For the next 6–12 months, Krishnan sees risks coming less from geopolitics and more from factors that can affect earnings and liquidity over a sustained period.
The first major risk is global inflation remaining higher for longer. Persistent inflation could force central banks to maintain elevated interest rates, weighing on valuations globally. The second risk is earnings disappointment.
He said several parts of the market continue to price in optimistic growth expectations and warned that valuations become vulnerable when earnings fail to keep pace.
The third risk is policy uncertainty globally through tariffs, trade restrictions or regulatory changes that impact business confidence.

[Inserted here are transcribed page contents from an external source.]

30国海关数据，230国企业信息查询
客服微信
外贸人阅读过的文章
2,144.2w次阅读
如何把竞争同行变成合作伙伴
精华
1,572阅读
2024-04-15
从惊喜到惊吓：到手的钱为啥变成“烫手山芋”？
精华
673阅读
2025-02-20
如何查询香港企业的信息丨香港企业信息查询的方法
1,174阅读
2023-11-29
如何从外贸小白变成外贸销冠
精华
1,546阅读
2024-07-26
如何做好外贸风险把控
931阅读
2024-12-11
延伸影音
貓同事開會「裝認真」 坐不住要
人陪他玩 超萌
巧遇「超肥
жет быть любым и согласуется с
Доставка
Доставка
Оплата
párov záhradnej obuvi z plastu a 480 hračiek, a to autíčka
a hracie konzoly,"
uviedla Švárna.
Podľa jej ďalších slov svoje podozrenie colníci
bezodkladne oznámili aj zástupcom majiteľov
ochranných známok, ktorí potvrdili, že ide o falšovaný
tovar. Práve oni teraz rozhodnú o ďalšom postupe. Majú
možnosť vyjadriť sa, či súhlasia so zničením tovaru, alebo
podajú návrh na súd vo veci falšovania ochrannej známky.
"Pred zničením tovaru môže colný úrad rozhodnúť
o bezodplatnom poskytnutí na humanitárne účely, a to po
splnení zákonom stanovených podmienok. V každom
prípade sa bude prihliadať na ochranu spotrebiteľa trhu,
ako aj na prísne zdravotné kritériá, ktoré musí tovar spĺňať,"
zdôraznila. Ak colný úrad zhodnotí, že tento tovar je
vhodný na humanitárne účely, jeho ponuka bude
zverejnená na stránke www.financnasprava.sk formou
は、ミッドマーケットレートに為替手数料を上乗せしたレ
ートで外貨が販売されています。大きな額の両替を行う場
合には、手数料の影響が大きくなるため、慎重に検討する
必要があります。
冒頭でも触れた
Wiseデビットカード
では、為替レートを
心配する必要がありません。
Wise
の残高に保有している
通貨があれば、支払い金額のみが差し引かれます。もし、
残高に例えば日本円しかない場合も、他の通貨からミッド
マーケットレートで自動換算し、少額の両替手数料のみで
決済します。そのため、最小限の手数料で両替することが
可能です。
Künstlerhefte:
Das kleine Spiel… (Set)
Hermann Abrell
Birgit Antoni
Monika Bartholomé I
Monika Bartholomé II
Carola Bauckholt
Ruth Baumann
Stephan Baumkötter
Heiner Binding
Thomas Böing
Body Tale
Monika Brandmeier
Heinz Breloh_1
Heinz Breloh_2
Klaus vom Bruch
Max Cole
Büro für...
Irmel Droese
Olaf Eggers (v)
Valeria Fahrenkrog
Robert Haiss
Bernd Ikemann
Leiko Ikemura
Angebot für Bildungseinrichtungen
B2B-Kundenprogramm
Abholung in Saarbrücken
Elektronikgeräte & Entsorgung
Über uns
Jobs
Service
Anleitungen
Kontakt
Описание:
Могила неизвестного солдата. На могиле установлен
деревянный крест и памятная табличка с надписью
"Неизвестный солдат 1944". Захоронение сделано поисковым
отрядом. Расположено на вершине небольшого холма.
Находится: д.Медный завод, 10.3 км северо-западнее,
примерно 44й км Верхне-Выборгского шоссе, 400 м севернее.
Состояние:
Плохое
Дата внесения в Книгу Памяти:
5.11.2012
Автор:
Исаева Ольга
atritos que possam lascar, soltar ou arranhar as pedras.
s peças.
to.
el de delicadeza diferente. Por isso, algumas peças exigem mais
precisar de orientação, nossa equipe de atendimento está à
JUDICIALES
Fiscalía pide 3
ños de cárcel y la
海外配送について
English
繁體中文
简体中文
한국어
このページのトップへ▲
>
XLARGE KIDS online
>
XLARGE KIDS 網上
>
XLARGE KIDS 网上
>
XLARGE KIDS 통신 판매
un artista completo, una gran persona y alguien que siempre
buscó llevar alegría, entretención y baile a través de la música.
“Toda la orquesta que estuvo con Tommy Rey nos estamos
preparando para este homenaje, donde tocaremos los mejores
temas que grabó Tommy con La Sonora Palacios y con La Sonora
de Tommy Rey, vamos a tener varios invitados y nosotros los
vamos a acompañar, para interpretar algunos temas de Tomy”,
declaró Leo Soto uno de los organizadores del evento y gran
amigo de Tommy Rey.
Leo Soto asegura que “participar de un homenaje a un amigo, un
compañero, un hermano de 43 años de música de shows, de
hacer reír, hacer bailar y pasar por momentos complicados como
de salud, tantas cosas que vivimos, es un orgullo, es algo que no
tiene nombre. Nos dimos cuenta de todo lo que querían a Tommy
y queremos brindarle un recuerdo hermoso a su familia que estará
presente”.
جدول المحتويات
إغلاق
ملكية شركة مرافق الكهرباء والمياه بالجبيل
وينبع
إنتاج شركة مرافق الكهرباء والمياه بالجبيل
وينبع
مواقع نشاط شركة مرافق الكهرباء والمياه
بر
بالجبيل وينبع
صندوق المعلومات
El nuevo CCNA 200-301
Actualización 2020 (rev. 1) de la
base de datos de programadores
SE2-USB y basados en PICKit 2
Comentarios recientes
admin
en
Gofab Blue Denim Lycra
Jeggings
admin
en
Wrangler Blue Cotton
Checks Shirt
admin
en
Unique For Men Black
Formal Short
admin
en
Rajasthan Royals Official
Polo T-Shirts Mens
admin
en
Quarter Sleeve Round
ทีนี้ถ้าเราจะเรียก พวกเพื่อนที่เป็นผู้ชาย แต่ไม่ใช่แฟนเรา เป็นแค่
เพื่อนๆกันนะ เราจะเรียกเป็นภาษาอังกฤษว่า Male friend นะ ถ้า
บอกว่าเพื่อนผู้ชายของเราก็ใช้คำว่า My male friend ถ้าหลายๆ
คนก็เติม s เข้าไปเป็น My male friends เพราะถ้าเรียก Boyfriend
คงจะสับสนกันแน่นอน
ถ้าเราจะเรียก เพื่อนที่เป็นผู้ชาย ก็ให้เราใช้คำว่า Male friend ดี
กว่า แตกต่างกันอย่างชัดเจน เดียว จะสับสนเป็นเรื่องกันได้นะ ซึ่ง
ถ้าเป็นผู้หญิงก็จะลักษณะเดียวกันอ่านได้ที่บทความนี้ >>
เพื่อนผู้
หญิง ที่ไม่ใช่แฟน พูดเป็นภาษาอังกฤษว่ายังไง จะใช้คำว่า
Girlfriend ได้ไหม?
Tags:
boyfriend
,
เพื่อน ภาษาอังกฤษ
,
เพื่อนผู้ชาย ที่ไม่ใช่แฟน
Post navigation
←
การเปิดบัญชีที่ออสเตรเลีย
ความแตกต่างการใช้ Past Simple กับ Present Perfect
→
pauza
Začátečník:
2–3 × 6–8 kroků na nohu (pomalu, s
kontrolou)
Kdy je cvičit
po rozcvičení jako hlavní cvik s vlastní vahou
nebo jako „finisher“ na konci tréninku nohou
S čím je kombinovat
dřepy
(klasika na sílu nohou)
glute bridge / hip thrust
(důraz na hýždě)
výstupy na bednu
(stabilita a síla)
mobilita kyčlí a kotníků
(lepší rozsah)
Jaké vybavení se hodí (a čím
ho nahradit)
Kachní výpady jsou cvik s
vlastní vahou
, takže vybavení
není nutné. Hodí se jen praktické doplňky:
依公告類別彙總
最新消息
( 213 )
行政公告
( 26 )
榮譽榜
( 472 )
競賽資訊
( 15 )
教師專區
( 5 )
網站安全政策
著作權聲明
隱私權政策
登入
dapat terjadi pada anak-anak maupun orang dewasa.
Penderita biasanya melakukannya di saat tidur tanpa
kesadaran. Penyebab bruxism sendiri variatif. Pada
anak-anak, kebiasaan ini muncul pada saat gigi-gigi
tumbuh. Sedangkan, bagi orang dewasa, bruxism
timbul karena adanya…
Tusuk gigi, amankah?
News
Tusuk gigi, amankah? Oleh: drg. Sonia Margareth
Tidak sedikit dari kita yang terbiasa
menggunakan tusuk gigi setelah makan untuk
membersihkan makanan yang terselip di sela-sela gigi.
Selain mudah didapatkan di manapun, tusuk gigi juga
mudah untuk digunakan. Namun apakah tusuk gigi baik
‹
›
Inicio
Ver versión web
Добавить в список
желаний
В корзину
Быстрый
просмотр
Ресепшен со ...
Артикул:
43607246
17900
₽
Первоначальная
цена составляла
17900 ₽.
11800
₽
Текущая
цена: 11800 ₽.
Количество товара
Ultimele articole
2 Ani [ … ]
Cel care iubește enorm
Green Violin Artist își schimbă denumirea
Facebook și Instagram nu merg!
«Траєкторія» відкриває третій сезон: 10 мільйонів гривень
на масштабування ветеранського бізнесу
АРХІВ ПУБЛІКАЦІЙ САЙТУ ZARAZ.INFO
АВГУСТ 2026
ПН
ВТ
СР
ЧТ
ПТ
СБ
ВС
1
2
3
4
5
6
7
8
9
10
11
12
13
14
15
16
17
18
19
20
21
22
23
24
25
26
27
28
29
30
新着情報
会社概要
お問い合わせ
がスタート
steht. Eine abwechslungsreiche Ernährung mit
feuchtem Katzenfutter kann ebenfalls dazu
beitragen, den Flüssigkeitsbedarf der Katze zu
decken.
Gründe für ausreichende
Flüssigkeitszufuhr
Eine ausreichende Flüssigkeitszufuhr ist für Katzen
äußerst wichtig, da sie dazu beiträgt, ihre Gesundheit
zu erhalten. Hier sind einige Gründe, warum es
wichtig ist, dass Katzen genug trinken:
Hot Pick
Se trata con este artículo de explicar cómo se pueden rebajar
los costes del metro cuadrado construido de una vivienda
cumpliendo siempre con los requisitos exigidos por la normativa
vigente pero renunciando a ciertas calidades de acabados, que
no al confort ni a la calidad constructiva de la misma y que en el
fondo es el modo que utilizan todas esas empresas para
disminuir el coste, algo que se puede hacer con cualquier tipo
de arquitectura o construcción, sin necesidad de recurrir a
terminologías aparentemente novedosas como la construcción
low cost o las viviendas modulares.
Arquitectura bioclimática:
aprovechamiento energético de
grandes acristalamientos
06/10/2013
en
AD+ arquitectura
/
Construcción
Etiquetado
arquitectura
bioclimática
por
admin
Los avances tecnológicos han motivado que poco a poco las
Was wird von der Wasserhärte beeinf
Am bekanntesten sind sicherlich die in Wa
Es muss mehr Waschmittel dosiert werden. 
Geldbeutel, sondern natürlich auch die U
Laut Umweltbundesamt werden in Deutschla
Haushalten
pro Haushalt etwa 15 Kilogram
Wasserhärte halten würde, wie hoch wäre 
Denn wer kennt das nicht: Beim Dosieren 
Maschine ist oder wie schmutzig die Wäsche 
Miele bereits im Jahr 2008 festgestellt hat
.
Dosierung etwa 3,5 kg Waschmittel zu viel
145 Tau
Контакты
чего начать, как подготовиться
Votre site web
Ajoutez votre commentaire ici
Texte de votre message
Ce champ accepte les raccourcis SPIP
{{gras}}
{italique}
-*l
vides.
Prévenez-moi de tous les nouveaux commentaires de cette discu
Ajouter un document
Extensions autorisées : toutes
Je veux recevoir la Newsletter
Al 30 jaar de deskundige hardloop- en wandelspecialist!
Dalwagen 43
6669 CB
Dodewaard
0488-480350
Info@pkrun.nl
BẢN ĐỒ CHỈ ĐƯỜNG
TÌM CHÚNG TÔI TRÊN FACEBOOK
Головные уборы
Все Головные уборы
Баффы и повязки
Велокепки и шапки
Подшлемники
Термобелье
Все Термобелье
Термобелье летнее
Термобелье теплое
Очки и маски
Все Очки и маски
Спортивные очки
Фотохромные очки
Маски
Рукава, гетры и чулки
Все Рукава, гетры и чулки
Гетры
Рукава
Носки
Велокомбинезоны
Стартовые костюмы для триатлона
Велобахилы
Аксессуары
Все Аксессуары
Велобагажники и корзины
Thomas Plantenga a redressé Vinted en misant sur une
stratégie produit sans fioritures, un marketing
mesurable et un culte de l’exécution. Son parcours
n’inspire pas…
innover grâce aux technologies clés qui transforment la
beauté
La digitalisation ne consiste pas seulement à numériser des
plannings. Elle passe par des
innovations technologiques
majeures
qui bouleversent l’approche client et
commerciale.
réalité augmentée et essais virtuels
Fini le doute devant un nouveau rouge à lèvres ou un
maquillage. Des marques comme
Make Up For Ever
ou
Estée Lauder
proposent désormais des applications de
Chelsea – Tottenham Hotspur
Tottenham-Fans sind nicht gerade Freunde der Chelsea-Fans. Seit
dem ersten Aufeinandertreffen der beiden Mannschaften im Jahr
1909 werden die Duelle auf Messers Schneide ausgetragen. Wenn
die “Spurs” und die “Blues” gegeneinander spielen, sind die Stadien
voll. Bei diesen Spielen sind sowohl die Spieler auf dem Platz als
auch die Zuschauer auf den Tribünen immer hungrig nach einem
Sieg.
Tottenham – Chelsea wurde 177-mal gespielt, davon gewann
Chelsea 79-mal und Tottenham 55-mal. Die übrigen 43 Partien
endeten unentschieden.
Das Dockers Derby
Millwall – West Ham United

At the same time, Krishnan stressed that uncertainty is an unavoidable part of investing and historically periods of maximum uncertainty have often created attractive entry points for long-term investors.
On whether this is an appropriate time to invest, Krishnan maintained that the case for investing remains strong for those with a long-term horizon.
He said investors often lose more by waiting for certainty than by enduring volatility. “Markets do not wait for clarity. By the time uncertainty disappears, a significant part of the opportunity is often already behind us,” he said. He also pointed to systematic investment plans (SIPs) as a major structural force supporting Indian equities.
Historically, Indian markets were highly dependent on foreign flows, which amplified volatility. Today, a rising pool of domestic savings has made markets more resilient.
While SIP inflows cannot eliminate corrections during global shocks, they can cushion declines and support faster recoveries by maintaining liquidity.
India’s outperformance backed by domestic fundamentals
Krishnan said India’s relative strength should not be viewed as a consequence of weakness elsewhere but as a result of stronger domestic fundamentals.
Consumption, infrastructure investment, manufacturing growth and a deepening financial ecosystem are increasingly driving growth and reducing dependence on external demand.
He also highlighted healthier corporate balance sheets, a stronger banking system and rising household participation in financial assets. “Over the medium term, investors are likely to reward economies that combine policy stability, domestic demand and long-term growth visibility. India remains well placed to benefit from these structural trends,” he added.